Repeat every record exactly, omitting the pictures.

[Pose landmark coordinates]
-------
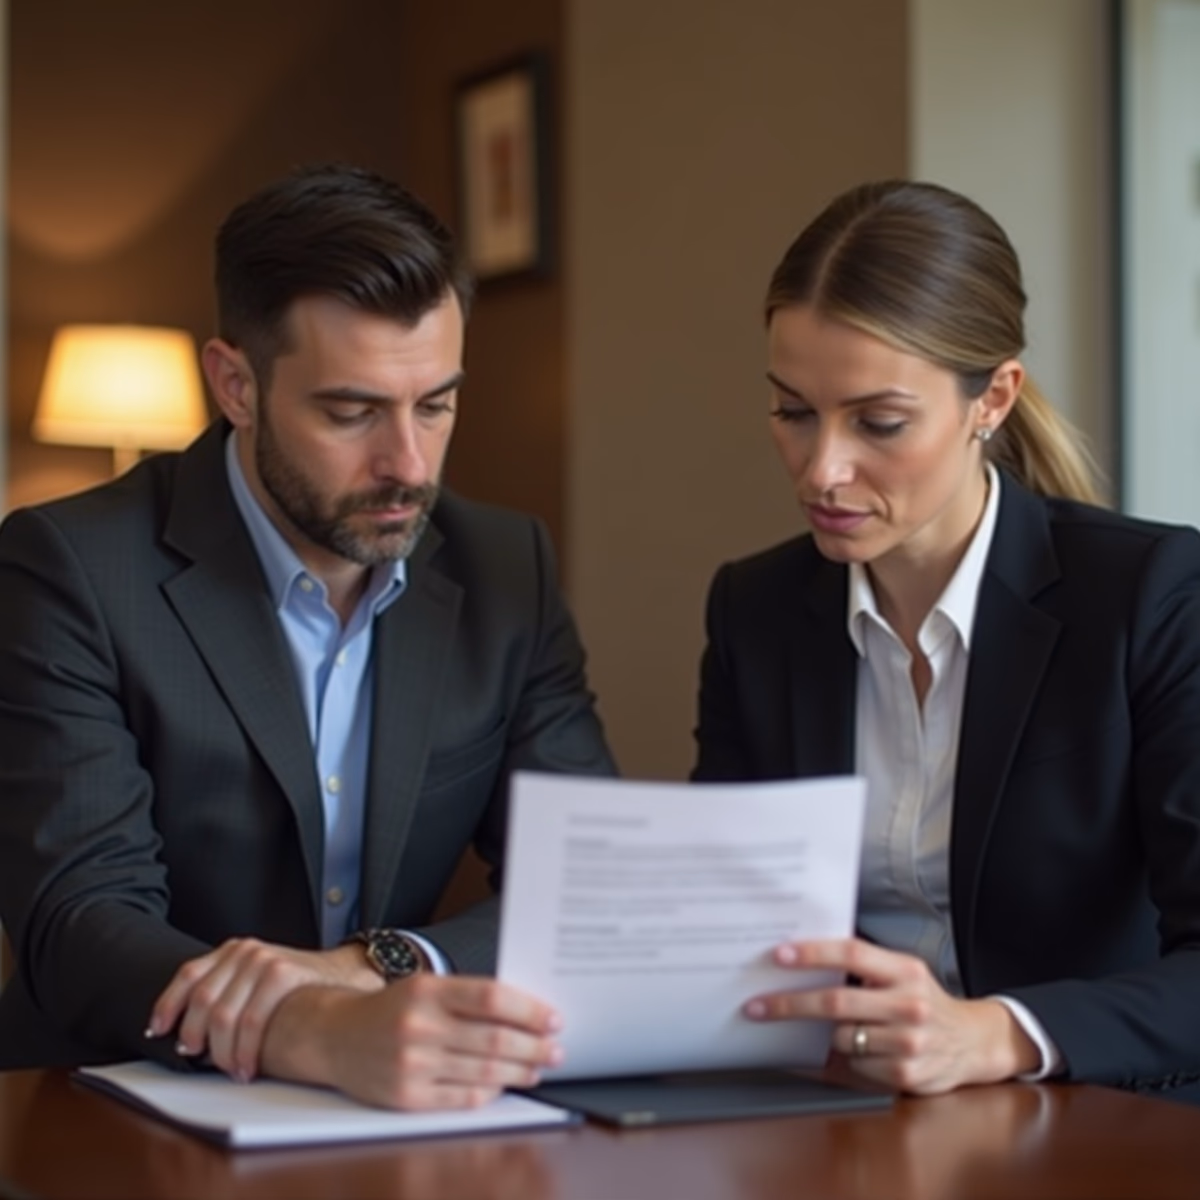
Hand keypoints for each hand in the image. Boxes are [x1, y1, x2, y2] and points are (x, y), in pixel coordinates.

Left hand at [146, 939, 381, 1080]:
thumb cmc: (296, 988)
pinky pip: (251, 1021)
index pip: (188, 975)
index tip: (158, 1031)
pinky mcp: (283, 974)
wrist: (344, 975)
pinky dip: (244, 1050)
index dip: (167, 1005)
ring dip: (221, 1052)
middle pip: (202, 1000)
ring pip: (223, 1015)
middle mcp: (245, 951)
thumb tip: (186, 1032)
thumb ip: (227, 992)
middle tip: (198, 1058)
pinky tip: (247, 1066)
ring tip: (228, 1069)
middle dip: (195, 1036)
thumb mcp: (256, 980)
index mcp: (232, 950)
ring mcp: (264, 960)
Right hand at [261, 973, 563, 1110]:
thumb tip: (525, 1012)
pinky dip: (490, 1092)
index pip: (491, 998)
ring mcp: (412, 1065)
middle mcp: (419, 1026)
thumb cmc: (391, 1009)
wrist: (334, 1036)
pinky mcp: (407, 1098)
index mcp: (428, 990)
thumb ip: (467, 997)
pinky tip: (504, 1085)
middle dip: (534, 1046)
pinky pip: (463, 1099)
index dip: (529, 1010)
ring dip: (520, 1072)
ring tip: (538, 1068)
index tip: (553, 1018)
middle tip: (557, 1049)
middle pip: (494, 1040)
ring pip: (484, 1072)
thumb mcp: (424, 988)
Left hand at [743, 938, 1039, 1092]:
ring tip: (811, 1028)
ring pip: (841, 1037)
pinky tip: (847, 1052)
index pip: (852, 954)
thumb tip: (801, 961)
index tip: (779, 955)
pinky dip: (842, 1059)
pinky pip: (854, 1066)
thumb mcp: (903, 974)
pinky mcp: (906, 1074)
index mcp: (905, 970)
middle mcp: (910, 1004)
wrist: (973, 1042)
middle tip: (756, 1005)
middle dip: (789, 1003)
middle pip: (837, 1001)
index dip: (814, 953)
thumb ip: (863, 968)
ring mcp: (909, 1041)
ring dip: (819, 1035)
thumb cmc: (923, 1001)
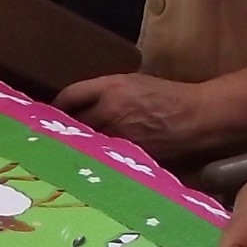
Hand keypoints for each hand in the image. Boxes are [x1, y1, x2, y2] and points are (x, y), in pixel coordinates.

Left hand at [54, 70, 223, 164]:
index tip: (50, 112)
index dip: (56, 105)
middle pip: (70, 123)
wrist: (196, 118)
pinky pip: (102, 159)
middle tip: (54, 134)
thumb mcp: (134, 83)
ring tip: (70, 150)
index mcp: (111, 88)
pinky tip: (94, 162)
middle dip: (62, 130)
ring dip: (76, 147)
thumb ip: (106, 92)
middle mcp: (109, 112)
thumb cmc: (168, 97)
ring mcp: (117, 137)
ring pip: (84, 144)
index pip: (69, 96)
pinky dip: (96, 160)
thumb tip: (82, 104)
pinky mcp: (126, 157)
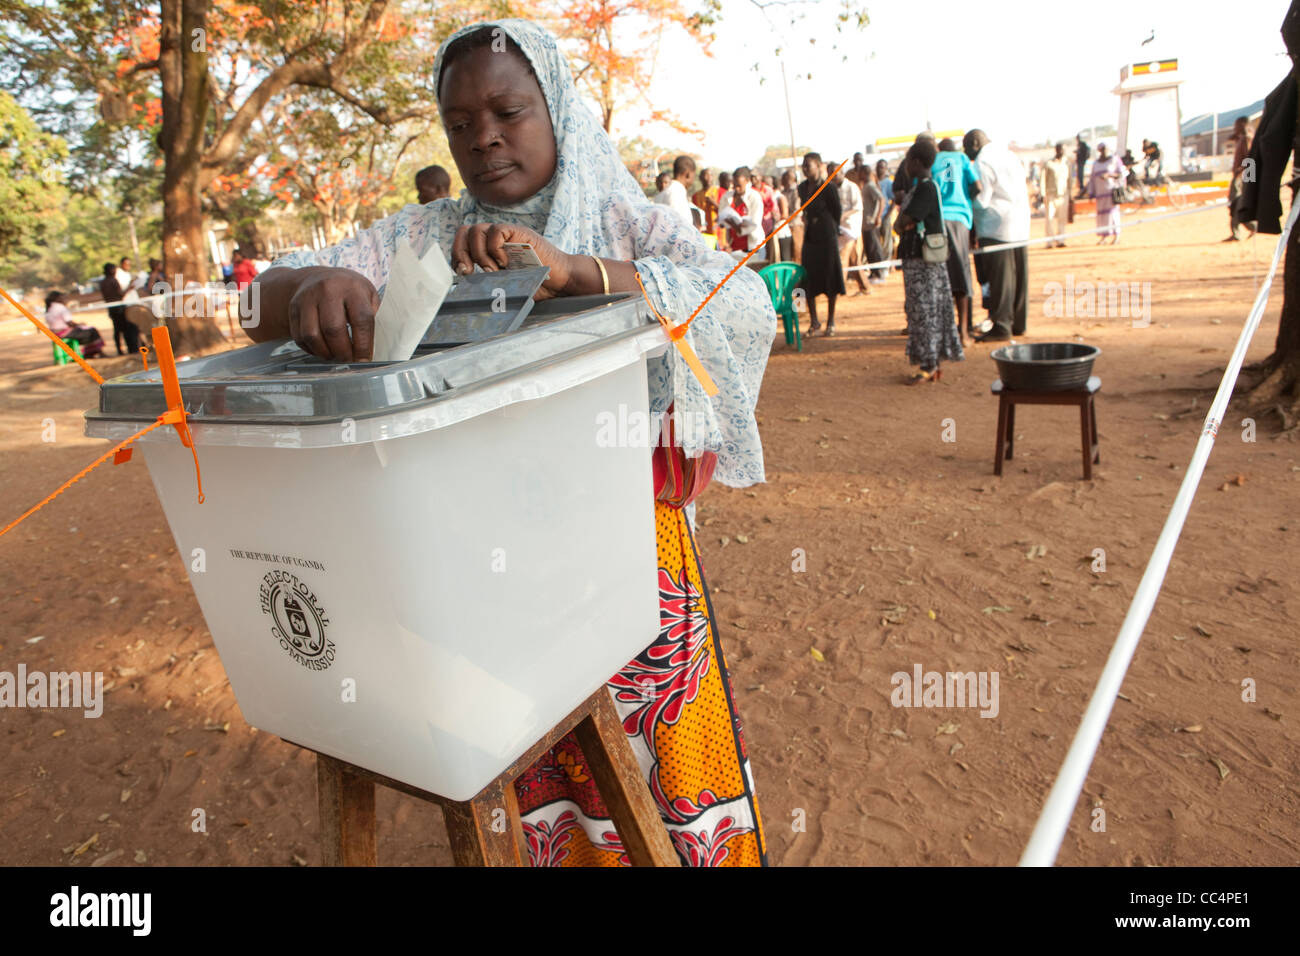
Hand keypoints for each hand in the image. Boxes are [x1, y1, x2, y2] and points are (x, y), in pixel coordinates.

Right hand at [287, 267, 378, 361]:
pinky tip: (321, 350)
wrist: (317, 278)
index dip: (363, 345)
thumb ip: (371, 317)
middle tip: (348, 361)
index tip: (364, 360)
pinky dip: (311, 349)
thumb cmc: (349, 291)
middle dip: (342, 352)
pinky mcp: (293, 308)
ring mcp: (307, 298)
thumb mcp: (367, 295)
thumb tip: (368, 349)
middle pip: (333, 329)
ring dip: (325, 353)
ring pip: (312, 335)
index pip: (361, 320)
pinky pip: (299, 336)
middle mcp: (327, 289)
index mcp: (352, 287)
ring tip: (334, 356)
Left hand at [451, 223, 572, 299]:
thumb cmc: (535, 285)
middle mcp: (496, 238)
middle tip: (468, 271)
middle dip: (460, 253)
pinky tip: (505, 262)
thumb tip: (465, 289)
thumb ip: (486, 282)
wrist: (560, 281)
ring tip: (493, 270)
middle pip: (464, 232)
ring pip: (477, 231)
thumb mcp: (503, 285)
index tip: (462, 273)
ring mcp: (507, 233)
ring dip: (479, 254)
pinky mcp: (518, 232)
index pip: (463, 240)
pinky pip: (496, 232)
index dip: (457, 255)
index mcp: (489, 248)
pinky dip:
-------
Solved problem
Hand keypoints for each hand in the image. Boxes are [x1, y1, x2, y2] and points are (x, y), in pixel coordinates.

Left hand at [146, 939, 381, 1080]:
thumb cmc: (296, 988)
pinky pip: (251, 1021)
index pip: (188, 975)
index tip: (158, 1031)
pinky mcp: (283, 974)
wrist: (344, 975)
pinky dip: (244, 1050)
index dip: (167, 1005)
ring dip: (221, 1052)
middle pip: (202, 1000)
ring pip: (223, 1015)
middle mcp: (245, 951)
thumb tip: (186, 1032)
thumb ip: (227, 992)
middle tip: (198, 1058)
pinky tip: (247, 1066)
ring tip: (228, 1069)
middle dip: (195, 1036)
thumb mcp: (256, 980)
index mcp: (232, 950)
ring mcp: (264, 960)
Right hand at [261, 973, 563, 1110]:
thumb tip: (525, 1012)
pinky dip: (490, 1092)
index pip: (491, 998)
ring mcp: (412, 1065)
middle mcp: (419, 1026)
thumb cmc: (391, 1009)
wrist: (334, 1036)
pinky mcp: (407, 1098)
index mcp: (428, 990)
thumb ip: (467, 997)
pinky tip: (504, 1085)
middle dip: (534, 1046)
pinky pip: (463, 1099)
index dip: (529, 1010)
ring dip: (520, 1072)
ring tip: (538, 1068)
index tip: (553, 1018)
middle tip: (557, 1049)
middle pip: (494, 1040)
ring pip: (484, 1072)
thumb mcp: (424, 988)
Left hand at [743, 938, 1039, 1092]:
ring tip: (811, 1028)
ring pip: (841, 1037)
pinky tip: (847, 1052)
index pip: (852, 954)
thumb tip: (801, 961)
index tip: (779, 955)
pinky dip: (842, 1059)
pinky pip: (854, 1066)
thumb mcp: (903, 974)
pinky mcp: (906, 1074)
index mcp: (905, 970)
middle mcp: (910, 1004)
wrist: (973, 1042)
middle tip: (756, 1005)
middle dip: (789, 1003)
middle pip: (837, 1001)
index dip: (814, 953)
thumb ip: (863, 968)
ring mcp: (909, 1041)
ring dip: (819, 1035)
thumb cmc: (923, 1001)
Hand keypoints for each hand in the image. Boxes are [x1, y1, x2, y2] and points are (x, y), in pixel coordinates.

Left hand at [54, 70, 223, 164]:
index tip: (50, 112)
index dip: (56, 105)
middle pip: (70, 123)
wrist: (196, 118)
pinky pip: (102, 159)
middle tip: (54, 134)
thumb mcp: (134, 83)
ring tip: (70, 150)
index mcp: (111, 88)
pinky tip: (94, 162)
middle dip: (62, 130)
ring dip: (76, 147)
thumb ip: (106, 92)
middle mcp: (109, 112)
thumb cmc: (168, 97)
ring mcp: (117, 137)
ring pip: (84, 144)
index pip: (69, 96)
pinky dip: (96, 160)
thumb tip: (82, 104)
pinky mcp: (126, 157)
Hand keypoints for each hand in the image. Boxes are [x1, y1, x2, y2] and points are (x, y), in pixel coordinates.

Right hand at [287, 267, 378, 361]:
pinky tip: (321, 350)
wrist: (317, 278)
index dip: (363, 345)
thumb ip: (371, 317)
middle tip: (348, 361)
index tip: (364, 360)
pinky dip: (311, 349)
thumb cmc: (349, 291)
middle dip: (342, 352)
pinky mcp: (293, 308)
ring mcp: (307, 298)
thumb mcp: (367, 295)
thumb tip: (368, 349)
middle pip: (333, 329)
ring dip: (325, 353)
ring pip: (312, 335)
index pip: (361, 320)
pinky pip: (299, 336)
middle mcp: (327, 289)
index mcp: (352, 287)
ring tip: (334, 356)
Left hand at [451, 223, 572, 299]:
thumb cmc: (535, 285)
middle mcp: (496, 238)
middle tip: (468, 271)
middle dip: (460, 253)
pinky tip: (505, 262)
thumb tip: (465, 289)
thumb ip: (486, 282)
wrist: (560, 281)
ring tip: (493, 270)
middle pip: (464, 232)
ring pip: (477, 231)
thumb mcp: (503, 285)
index tip: (462, 273)
ring mcp: (507, 233)
ring dip: (479, 254)
pinky mcp: (518, 232)
index pip: (463, 240)
pinky pip: (496, 232)
index dip: (457, 255)
index mcp: (489, 248)
pinky dip:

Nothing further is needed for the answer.